By summing SoV scores and tolerance ranks 428 of the features of a part, and then summing the parts into assemblies, and then assemblies into products, the complexity and relative costs of the parts, assemblies, and products within a factory or business can be plotted on a “Total Sum Complexity and Relative Cost” chart, as shown in FIG. 18. Thus, as each part is designed, plugin 400/module 400′ may operate in the background to continuously populate this chart so that the user can obtain real-time analysis of the complexities and relative costs of various parts, assemblies, products, and the like.

To see this increasing complexity against business metrics, the SoV scores, tolerance ranks 428, and relative costs can be mapped through a complexity algorithm with other quality business metrics to create “measures of increasing complexity.” For example, the SoV score, tolerance rank, relative cost of tolerances, and a process capability measure are used by processor 112 to generate a “measure of complexity.”

Measure ⁢ of ⁢ Complexity = ( SoV ) ⁢ ( Tol ⁢ Rank ) ⁢ ( Target ⁢ Process ⁢ Capabilities Actual ⁢ Process ⁢ Capabilities )

The “measure of complexity” can then be used by processor 112 to create a map of complexity within a business. For example, in FIG. 19, the accumulation of “measures of complexity and costs” within a factory or business may be charted. Where actual costs for example parts, maybe read from business systems, for example cost accounting or financial control systems.

In the assessment of parts to a product, the accumulating complexity can influence the value of a product or the value of a business in many ways. To those internal to a business, the value of a part is its cost to manufacture along with associated business complexity costs such as quality level. To those external to a business, the value to a customer is the price of a product, and the value to a business of a customer buying a product is profit.
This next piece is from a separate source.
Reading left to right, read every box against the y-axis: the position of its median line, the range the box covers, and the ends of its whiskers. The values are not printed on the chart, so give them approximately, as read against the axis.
For example, in FIG. 20A. an internal view of “value” and “complexity” is shown as “costs” and “quality,” and an external view of “value” and “complexity” is shown in FIG. 20B as “price” and “profitability.” Also, shown in FIGS. 20C and 20D is a product example, for four product models: gold, green, yellow, and red models. The gold model has medium costs and high quality, which allows it to sell for a medium to high price, that generates a higher level of profitability. The green model has more features, higher costs, and medium quality and although it sells for a high price, its profitability is medium. The yellow model has medium costs and quality and sells for a medium price to generate a medium level of profitability. The red model is a low cost and low-quality product and sells for a low price and generates a low level of profitability. In these value and complexity charts shown in FIGS. 20A-20C, the first plotted axis (i.e., the abscissa), is along a diagonal, and the second plotted axis (i.e., the ordinate), is a rotation around the upper right-hand corner. The origin and the upper diagonal limit can be selected to aid the visualization needs of the chart. Instead of “quality” and “profitability,” the influence of complexity on a business may also be assessed with other measures such as “lead-times”, “field servicing costs,” “recall costs,” “customer complaints,” and the like.

Using this framework, the influence of business complexity can be assessed for the products of a business and the accumulation and influence of complexity can be mapped by processor 112 through the business from tolerances of parts to assemblies to final products.

Although the invention herein has been described with reference to embodiments, it is to be understood that these embodiments are merely illustrative of the principles and applications of the present invention. It is therefore to be understood that numerous modifications may be made to the illustrative embodiments and that other arrangements may be devised without departing from the spirit and scope of the present invention as defined by the appended claims.